---------- DATASET ENTRIES

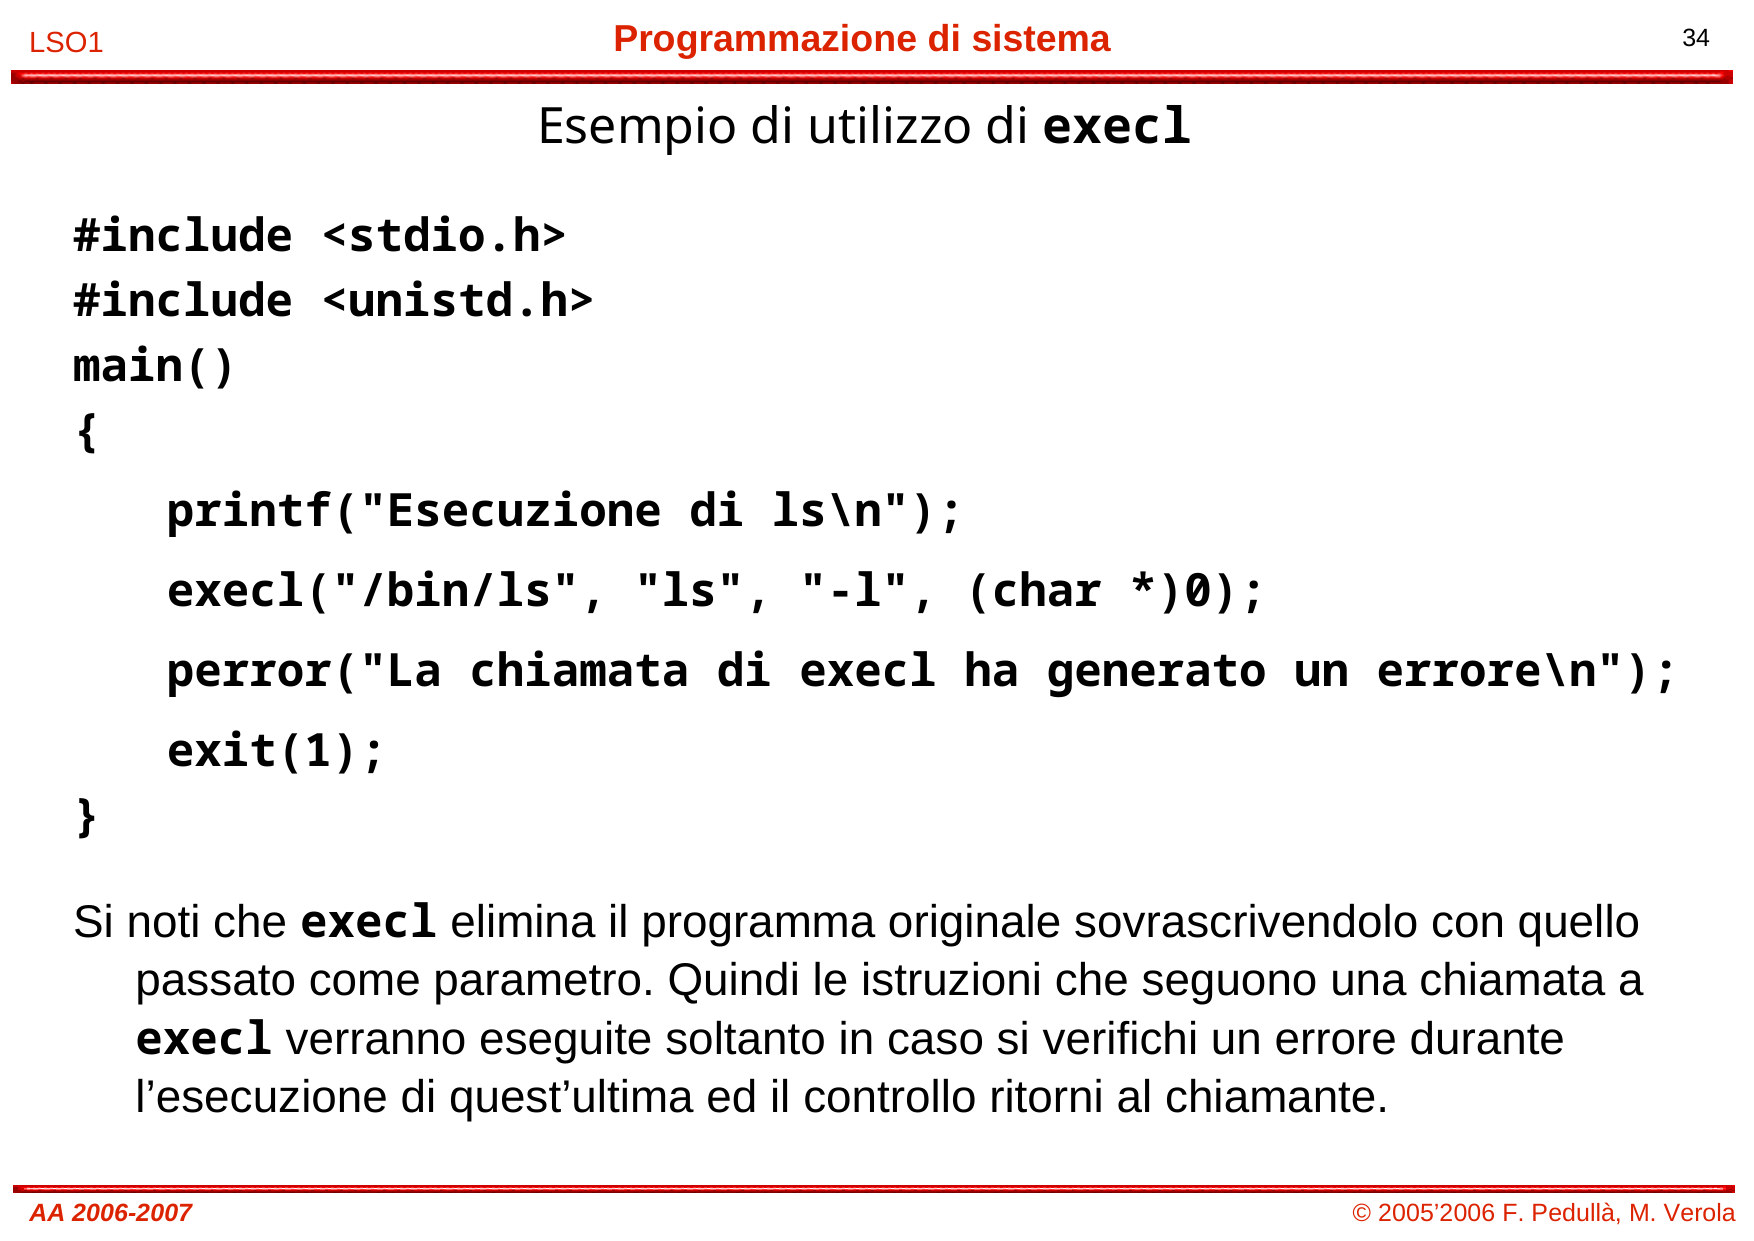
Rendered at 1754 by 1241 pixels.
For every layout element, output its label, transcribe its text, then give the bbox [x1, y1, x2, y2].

title Esempio di utilizzo di execl [478, 78, 1253, 174]
picture [11, 70, 1733, 84]
list #include <stdio.h> #include <unistd.h> main() { printf("Esecuzione di ls\n"); execl("/bin/ls", "ls", "-l", (char *)0); perror("La chiamata di execl ha generato un errore\n"); exit(1); } Si noti che execl elimina il programma originale sovrascrivendolo con quello passato come parametro. Quindi le istruzioni che seguono una chiamata a execl verranno eseguite soltanto in caso si verifichi un errore durante l’esecuzione di quest’ultima ed il controllo ritorni al chiamante. [58, 194, 1696, 1026]
picture [13, 1185, 1735, 1193]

--------------------

* **REQUIRED TASK**
Can you give every line of the listing above as a JSON list of strings, one string per line, with blank lines skipped and the pictures left out?

* **SOLUTION**
[
  "Rendered at 1754 by 1241 pixels.",
  "For every layout element, output its label, transcribe its text, then give the bbox [x1, y1, x2, y2].",
  "title Esempio di utilizzo di execl [478, 78, 1253, 174]",
  "picture [11, 70, 1733, 84]",
  "list #include <stdio.h> #include <unistd.h> main() { printf(\"Esecuzione di ls\\n\"); execl(\"/bin/ls\", \"ls\", \"-l\", (char *)0); perror(\"La chiamata di execl ha generato un errore\\n\"); exit(1); } Si noti che execl elimina il programma originale sovrascrivendolo con quello passato come parametro. Quindi le istruzioni che seguono una chiamata a execl verranno eseguite soltanto in caso si verifichi un errore durante l’esecuzione di quest’ultima ed il controllo ritorni al chiamante. [58, 194, 1696, 1026]",
  "picture [13, 1185, 1735, 1193]"
]